What is required: Could you write out, word for word, the stretch of the article on the Kavanaugh hearing from "Judge Kavanaugh called" through "herself on Sunday."?

Passage for review:
Mrs. Ford, now a professor at Palo Alto University in California, described the episode as aggressive. “I thought he might inadvertently kill me,” she told the Post. She said that Mr. Kavanaugh appeared to be intoxicated during their encounter. Efforts to reach Mrs. Ford weren’t successful.
Judge Kavanaugh called the accusation “completely false.” He added: “I have never done anything like what the accuser describes—to her or to anyone.” He said he didn’t know who was making the accusation until Mrs. Ford identified herself on Sunday.
Republican leaders spent Monday behind closed doors debating over how to proceed with Judge Kavanaugh’s nomination. He was tapped in July to succeed the retiring Justice Anthony Kennedy. The confirmation of a new, conservative justice to the high court is a top priority of both President Trump and the Republican leadership in Congress.
After initial signals that Republican leaders would pursue private phone calls with the judge and his accuser rather than a public forum, Mr. Grassley said late Monday the panel would go ahead with a hearing featuring both Mrs. Ford and Judge Kavanaugh. Mr. Grassley said he made the decision after his staff spoke with Mrs. Ford and Judge Kavanaugh in the afternoon.
President Trump indicated he was willing to accept a small delay in the confirmation process to sort out the allegations.
“We want to go through a full process…and hear everybody out,” Mr. Trump told reporters, while also praising Judge Kavanaugh. “If it takes a little delay, it’ll take a little delay.”
Members of Republican Senate leadership expressed cautious optimism that the hearing could put Judge Kavanaugh’s nomination back on track. Republicans had been hoping to hold a confirmation vote in committee this week and move him to the Senate floor next week—in time for him to join the court at the start of its fall session in October.
Senate Majority Leader Mitch McConnell said he supported the decision to hold a hearing about the accusations.
“The committee has made a good decision and we’re going to go forward with it,” he said. Sen. John Thune (R., S.D.), another member of Senate leadership, said of the hearing: “I just think that’s the only way that both Dr. Ford and Judge Kavanuagh have the opportunity to make their case.”
The path to Judge Kavanuagh’s confirmation hinges on his performance in the hearing. The Republicans control the Senate by a narrow 51-49 margin, so two Republican votes against Judge Kavanaugh would be enough to sink his nomination if Democrats were to vote against him as a bloc.
Several Republicans have said that they are withholding judgment until the hearing, including key votes like Susan Collins of Maine, Lisa Murkowski of Alaska and Jeff Flake of Arizona.
“I need to see them and listen to their answers to the questions in order to make an assessment,” Ms. Collins told reporters.
Other Republicans stood by Judge Kavanaugh. Sen. Orrin Hatch of Utah told reporters he had spoken to Judge Kavanaugh and that the nominee denied being at the party in question. “I believe him,” Mr. Hatch said. “He’s a person of immense integrity.”
The planned hearing is reminiscent of the 1991 confirmation hearing of now-Justice Clarence Thomas that featured testimony by Anita Hill, a college professor, that Justice Thomas had sexually harassed her when he had been her supervisor. Justice Thomas denied the allegation.

Data extract:
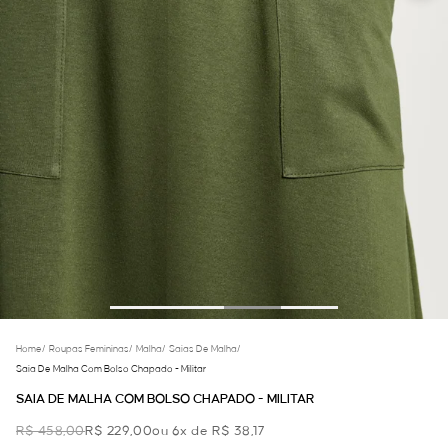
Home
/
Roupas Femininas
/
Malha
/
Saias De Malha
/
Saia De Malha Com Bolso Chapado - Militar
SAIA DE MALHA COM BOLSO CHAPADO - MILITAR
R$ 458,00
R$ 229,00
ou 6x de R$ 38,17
* * *
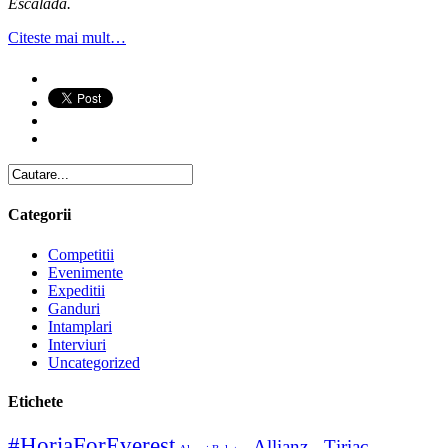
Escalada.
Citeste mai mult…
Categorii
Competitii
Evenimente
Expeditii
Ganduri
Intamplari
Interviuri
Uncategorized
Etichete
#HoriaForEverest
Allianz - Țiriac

Reply to the exercise:
Judge Kavanaugh called the accusation “completely false.” He added: “I have never done anything like what the accuser describes—to her or to anyone.” He said he didn’t know who was making the accusation until Mrs. Ford identified herself on Sunday.